HOXD cluster antisense RNA1 (HAGLR) is located between the HOXD1 gene and the HOXD3 gene. It has eight exons, and the opposite transcription direction (24). The biological functions and mechanisms of lncRNA HAGLR in different human tumors have been reported, including bladder cancer, cervical cancer, gastric cancer, ovarian cancer, glioma, hepatocellular carcinoma and NSCLC. Lu et al. (25) have confirmed that the expression level of HAGLR significantly increases in lung cancer tissues and lung cancer cell lines. In addition, the correlation analysis has shown that the expression of HAGLR is closely related to tumor stage, lymph node metastasis and survival status. In this study, plasma exosomes lncRNA HAGLR was extracted. Our data suggested that the correlation between clinical stages and lymph node metastasis was consistent with tissue level. They also showed a good clinical prospect in liquid biopsy. HAGLR expression could be detected in peripheral blood while detecting CTC and the detection rate significantly increased with the increase in tumor stages.
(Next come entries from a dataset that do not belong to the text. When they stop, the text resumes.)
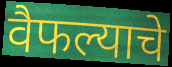
वैफल्याचे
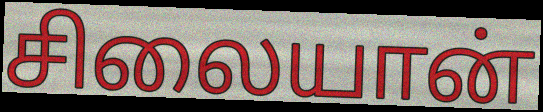
சிலையான்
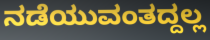
ನಡೆಯುವಂತದ್ದಲ್ಲ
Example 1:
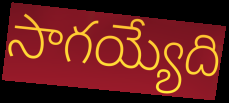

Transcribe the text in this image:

సాగయ్యేది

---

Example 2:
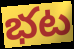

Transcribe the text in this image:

భట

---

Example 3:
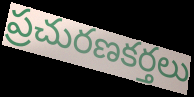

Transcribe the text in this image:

ప్రచురణకర్తలు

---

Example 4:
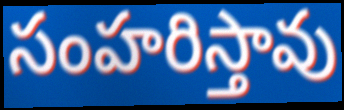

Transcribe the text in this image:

సంహరిస్తావు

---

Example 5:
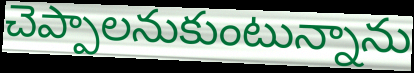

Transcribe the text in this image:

చెప్పాలనుకుంటున్నాను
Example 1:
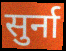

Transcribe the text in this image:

सुर्ना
In conclusion, plasma exosomal lncRNA detection and CTCs detection are a non-invasive, rapid and real-time method. The correlation between the abnormally expressed HAGLR and CTCs detection rate may be an important molecular marker for the disease progression and possible metastatic risk prediction of NSCLC, and may have more effective predictive value than traditional single molecular markers.
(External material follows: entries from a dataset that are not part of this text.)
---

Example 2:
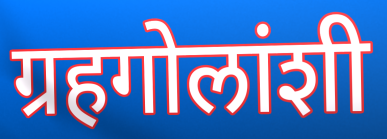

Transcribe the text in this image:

ग्रहगोलांशी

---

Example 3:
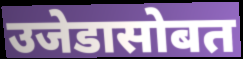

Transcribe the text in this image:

उजेडासोबत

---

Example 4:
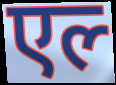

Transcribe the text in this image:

एल्‍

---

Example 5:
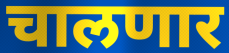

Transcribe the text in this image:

चालणार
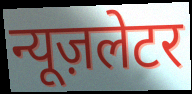
न्यूज़लेटर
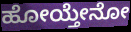
ಹೋಯ್ತೇನೋ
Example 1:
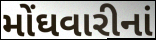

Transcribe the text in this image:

મોંઘવારીનાં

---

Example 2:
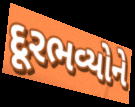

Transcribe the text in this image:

દૂરભવ્યોને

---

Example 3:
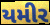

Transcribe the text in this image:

યમીર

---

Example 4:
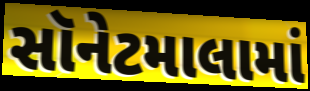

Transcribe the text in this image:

સૉનેટમાલામાં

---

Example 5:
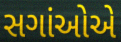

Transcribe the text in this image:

સગાંઓએ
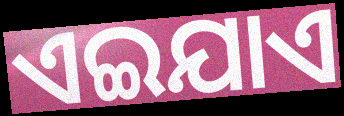
ଏଇଯାଏ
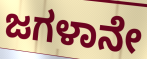
ಜಗಳಾನೇ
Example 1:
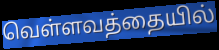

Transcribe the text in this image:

வெள்ளவத்தையில்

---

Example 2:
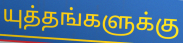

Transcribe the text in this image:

யுத்தங்களுக்கு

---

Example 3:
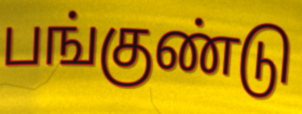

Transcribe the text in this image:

பங்குண்டு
However, in subsequent studies, the standardization of exosome extraction methods and the effective isolation of exosomes are areas for improvement, and the need to expand the sample size for further stratification analysis in LUAD and LUSC, Clinical data related to more clinical pathological features and survival prognosis were obtained to verify the clinical value of the study.

Conclusions

In summary, we revealed that high expression of plasma exosome HAGLR is associated with a high detection rate of CTCs in NSCLC patients. Moreover, the high expression of HAGLR shows a poor prognosis in LUSC and adenocarcinoma patients whose condition may progress. A larger number of CTCs suggest that the disease may progress in line with the previous conclusions. The study provides a new idea that plasma exosomes HAGLR and CTCs may be predictors of progression of NSCLC.